1.1 Drie aspecten: attitude, methodologie, domein
Het eerste antwoord zegt dat filosofie zich onderscheidt van andere disciplines op basis van een
attitude. Vaak verwezen naar de eerste grote filosoof: Socrates. Socrates werd in zijn eigen tijd niet
echt geliefd door het corrumperen van de jeugd. Hij liet hen nadenken en alles in vraag stellen. Hij
werd veroordeeld tot de drinkbeker. Hij kon ontsnappen, maar wilde niet verraad plegen t.o.v.
zichzelf. Die attitude zou typisch zijn voor de filosofie. Vb. van definitie van Alfred North: ‘Filosofie
begint bij verwondering en eindigt er ook mee.’ Is dat een goeie definitie? Wel niet uitsluitend
kenmerk van wat filosofie is. Ander vb. van Louis C.K.: ‘Kinderen blijven doorvragen en je probeert te
antwoorden, maar dat is nooit bevredigend.
Filosofie is een kritisch denken. ‘Filosofie is een kritische reflectie op de betekenis en waarden van
alle weten en werkelijkheid.’ Dat idee is al heel oud. Descartes wordt gezien als de vader van de
moderne wetenschappen. Hij zei dat we alles moeten betwijfelen. ‘We moeten niet alleen
betwijfelen wat bv. de autoriteiten zeggen, maar ook wat onze zintuigen ons vertellen.’ Als we
dromen, hoe weten we of we niet permanent in een droom leven? Geeft dat correct beeld van de
werkelijkheid? Socrates was een wiskundige, maar we kunnen niet uitsluiten dat gemakkelijke
zekerheden niet correct zijn. Het is niet uitgesloten dat er een Malin Génie is, die kan ingrijpen in ons
denken. Telkens als we wiskundig nadenken, kunnen we gemanipuleerd worden. Hij zegt dat het niet
uitgesloten is, niet dat het niet waarschijnlijk is. Dat kritisch denken is de houding van filosofen. We
zien die houding ook bij kinderen en wetenschappers. Bovendien probeert filosofie ook meer te zijn
dan kritisch te zijn. Descartes probeerde tot een vast punt te komen. Eerst alles afbreken en dan iets
nieuws opbouwen. Filosofie probeert ook wel antwoorden te geven op de vragen. Die antwoorden
zullen vaak niet helemaal bevredigend zijn.

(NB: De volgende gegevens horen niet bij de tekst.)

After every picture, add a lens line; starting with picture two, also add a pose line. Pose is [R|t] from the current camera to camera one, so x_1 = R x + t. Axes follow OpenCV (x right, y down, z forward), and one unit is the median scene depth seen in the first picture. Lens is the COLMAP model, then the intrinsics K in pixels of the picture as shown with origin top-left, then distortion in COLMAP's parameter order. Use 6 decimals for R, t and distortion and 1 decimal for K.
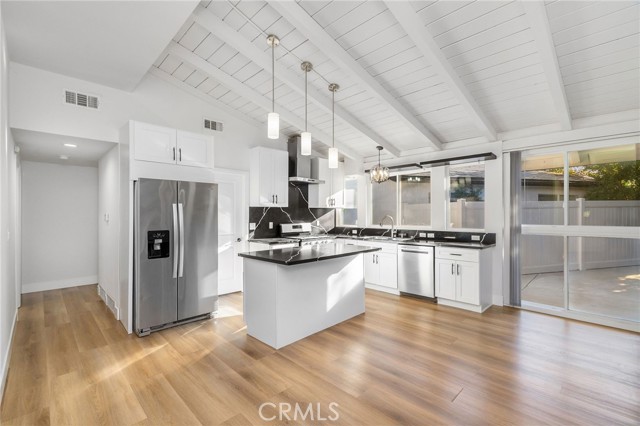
lens RADIAL K [[287.6, 0, 320.0], [0, 287.6, 213.0], [0, 0, 1]] dist [0.004369, 0.000513]
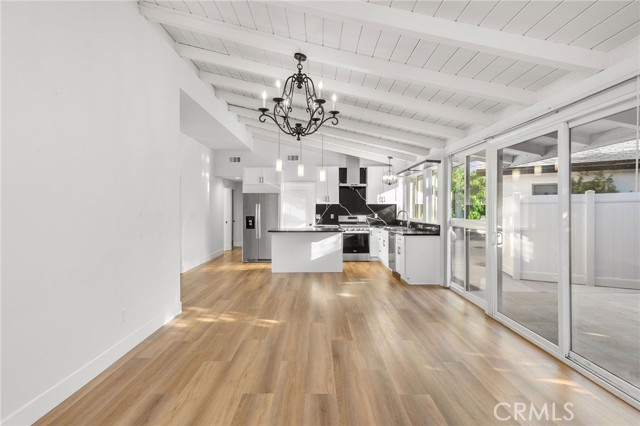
lens RADIAL K [[322.9, 0, 320.0], [0, 322.9, 213.0], [0, 0, 1]] dist [0.000085, 0.000018]
pose [[0.717476, 0.008683, -0.696529, 1.005645], [0.003060, 0.999873, 0.015616, -0.000971], [0.696577, -0.013335, 0.717358, -0.260475]]
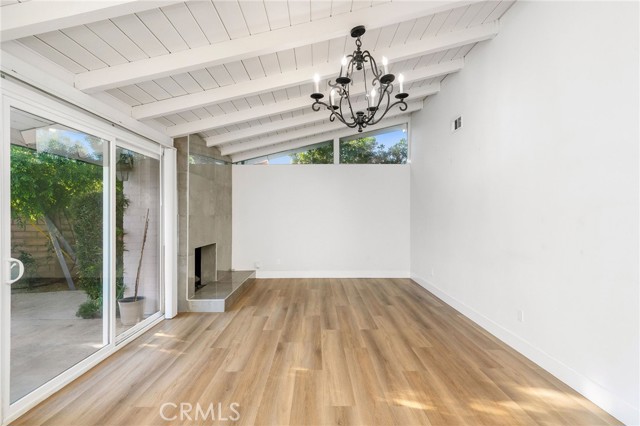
lens RADIAL K [[310.5, 0, 317.7], [0, 310.5, 213.3], [0, 0, 1]] dist [0.004605, 0.000757]
pose [[-0.714913, 0.005724, 0.699190, 0.194327], [-0.000739, 0.999960, -0.008941, 0.004340], [-0.699213, -0.006909, -0.714880, 0.614397]]
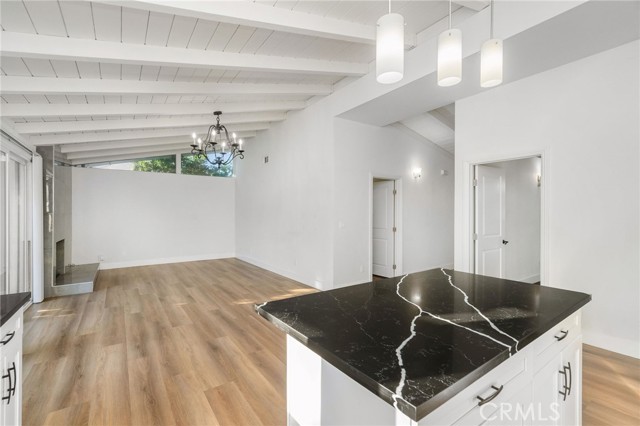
lens RADIAL K [[288.1, 0, 314.3], [0, 288.1, 213.5], [0, 0, 1]] dist [0.014192, 0.000273]
pose [[-0.984898, 0.003932, 0.173093, 0.062873], [0.003192, 0.999985, -0.004553, 0.008123], [-0.173108, -0.003931, -0.984895, 1.023249]]
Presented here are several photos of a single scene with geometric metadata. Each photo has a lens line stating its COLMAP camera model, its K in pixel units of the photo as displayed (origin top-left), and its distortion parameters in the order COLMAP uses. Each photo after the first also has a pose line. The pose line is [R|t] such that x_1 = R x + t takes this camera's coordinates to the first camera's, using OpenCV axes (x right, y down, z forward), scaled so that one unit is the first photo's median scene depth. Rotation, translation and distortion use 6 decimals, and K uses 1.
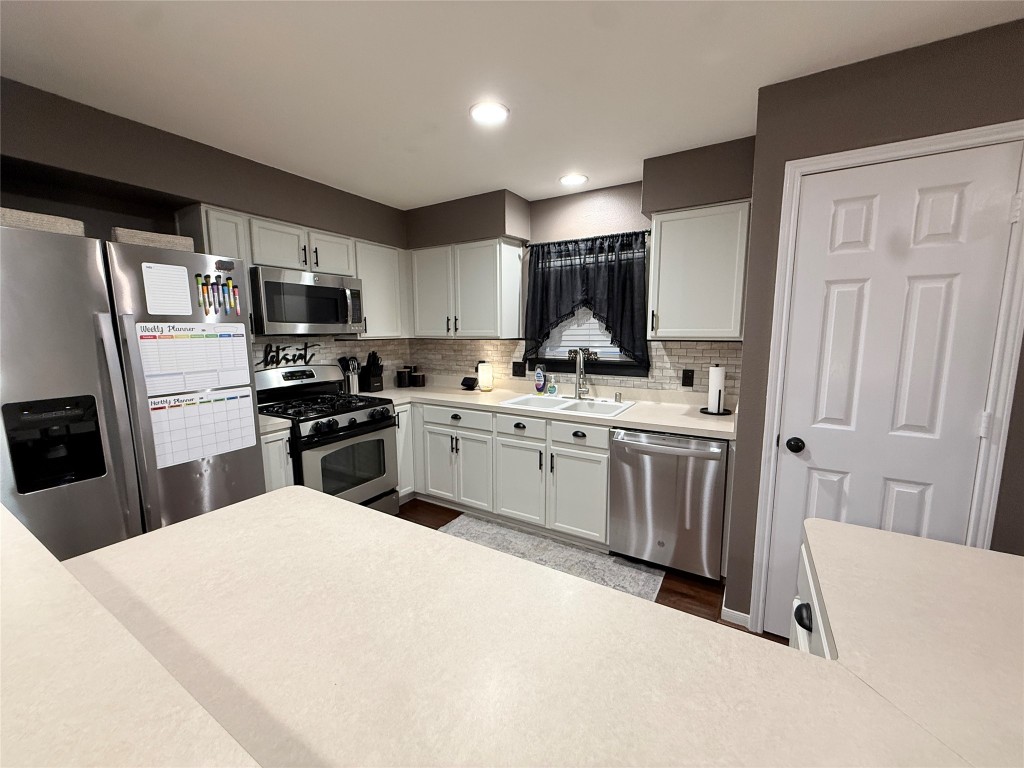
lens RADIAL K [[407.6, 0, 510.0], [0, 407.6, 383.9], [0, 0, 1]] dist [0.000749, -0.000126]
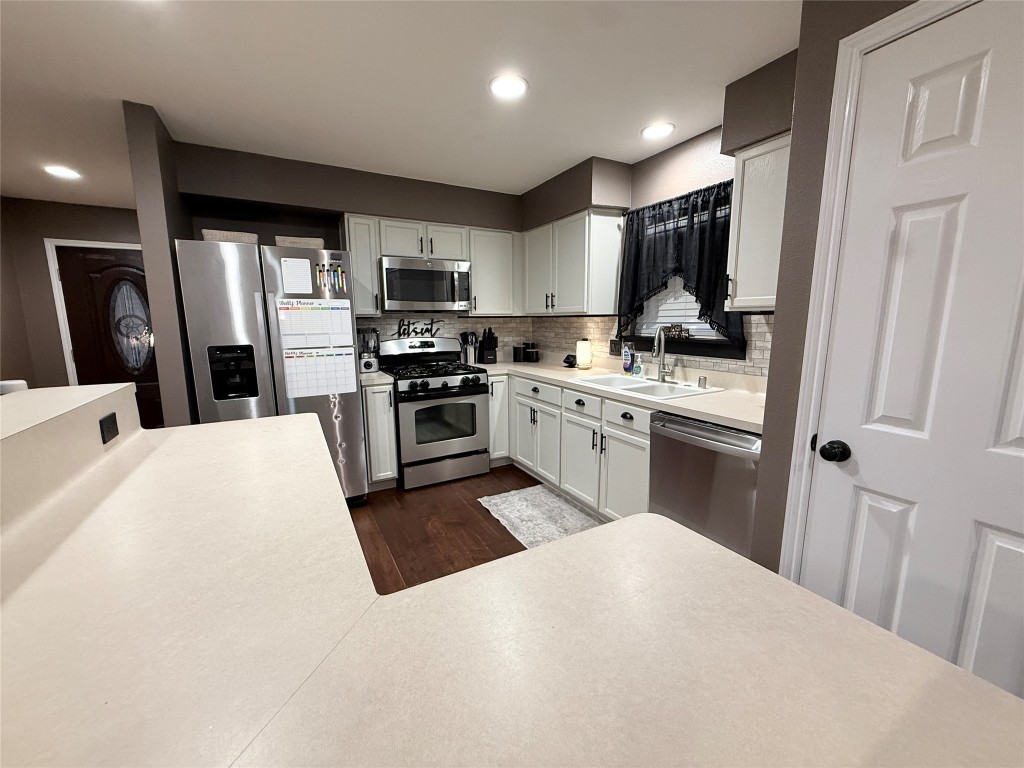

Filosofie is een methode. Eerst wordt de conceptuele analyse naar voren geschoven. Veel vragen
zoals: ‘Wat is het leven/goed/schoonheid/ziekte/ …’. Concept verhelderen door een analyse te doen.
Dus in enkele eenvoudige concepten verdelen. We kunnen niet helemaal zeker zijn van de meest
1
,eenvoudige wiskundige zekerheden. Er worden heel veel gedachte-experimenten uitgevoerd. Maar is
dat wat filosofie definieert? Het zijn methodes die ook buiten de filosofie worden gebruikt.
Denk maar aan wiskunde: wat is een cirkel. Maar dat is een andere soort van conceptuele analyse.
Nu niet alle filosofie beperkt zich tot conceptuele analyse. Niet uitsluiten conceptuele analyse. Niet
elke stap in de filosofische argumentatie wordt gesteund door een gedachte-experiment. Het is
populair en typisch, maar niet zo typisch dat ze overal te vinden is of enkel voor de filosofie geldt.
Dan maar een domein. Veel gedefinieerd op basis van hun domein. Vragen: ‘Wat is ziekte?’ Is een
onbeantwoordbare vraag. Op het einde van het hoofdstuk merken we op dat we niet echt een
antwoord hebben en we dus gefrustreerd achter blijven. Want alle vragen zijn onbeantwoordbaar.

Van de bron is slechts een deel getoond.